Document extract:
────────────────
Local News 30 Aug, 2023 Follow News

IDALIA HAMMERS FLORIDA

Some residents of southern Florida still recovering after being slammed by Hurricane Ian last year, have once again been hammered by another major hurricane.

This time it’s Hurricane Idalia which made landfall on Wednesday morning as a Category 3 hurricane after being downgraded from a Cat 4 shortly before it hit.

When Hurricane Ian hammered the area last year in September it was a ferocious Category 5 storm.

Idalia was packing winds of 125mph (175km/h) when it hit causing potentially life-threatening conditions. The storm has caused extensive flooding and property damage and forced hundreds of thousands to evacuate although all did not heed the warnings.

Hurricane Idalia briefly strengthened into an extremely dangerous Category 4 over the Gulf of Mexico early Wednesday but then weakened slightly back to a Category 3 before making landfall over Florida’s Big Bend region.

While damage to those areas that suffered a direct hit from Ian last year is likely to be less severe, incomplete reconstruction is expected to complicate matters for them.

Hurricane Idalia was expected to cause the most damage in the sparsely populated area known as the Big Bend located in the Florida panhandle in the north-west of the state bordered by Alabama on the north and the west, Georgia on the north, and the Gulf of Mexico to the south.

Occupants of mobile homes in the Big Bend area had been advised to seek safe shelter due to the risk of potentially devastating winds and flooding from heavy rainfall accompanied by storm surges from the sea.

The US National Hurricane Center (NHC) had warned of a catastrophic storm surge occurring along the coast of the Florida Big Bend and damaging winds spreading inland over northern Florida.

Officials said some areas may be uninhabitable for several weeks or months because of wind damage and the storm surge.
────────────────
Source material:
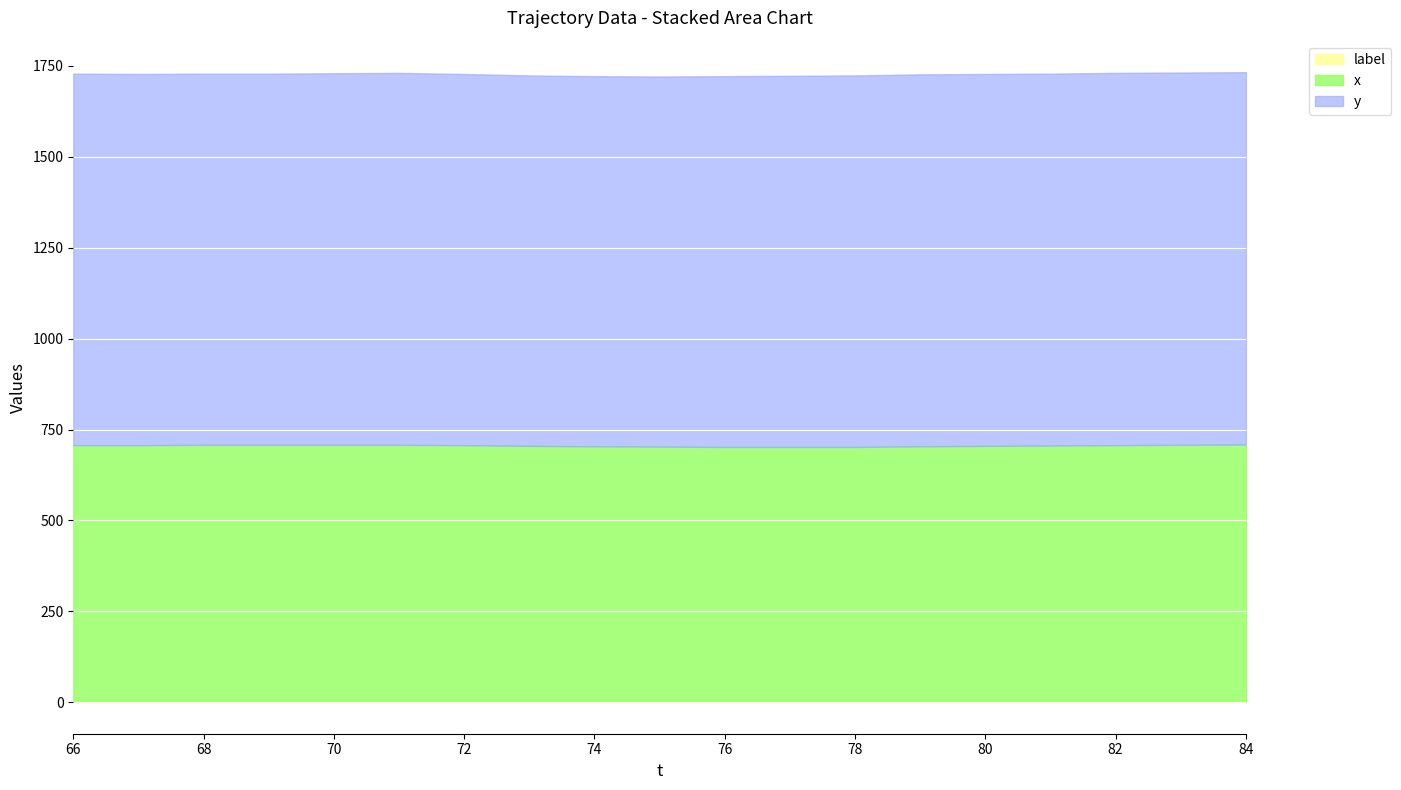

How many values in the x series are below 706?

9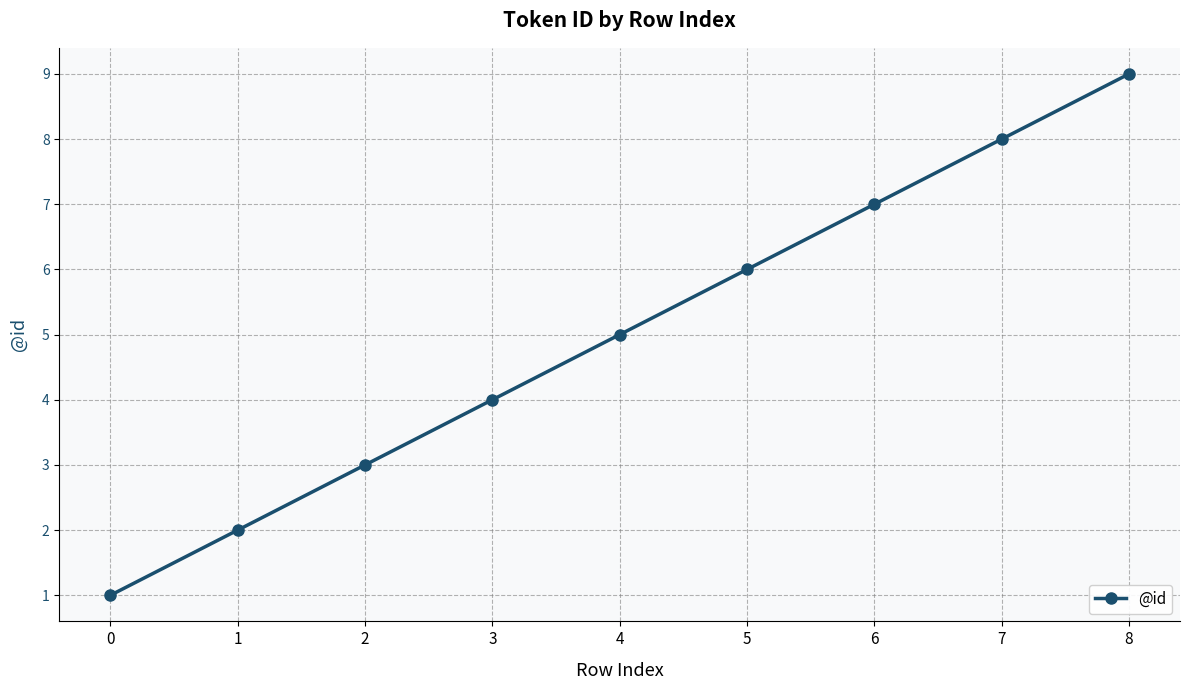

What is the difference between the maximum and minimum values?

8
────────────────
Directions:
According to the Hurricane Idalia news report, over which region of Florida did the storm make landfall?

Exercise output:
Florida's Big Bend region.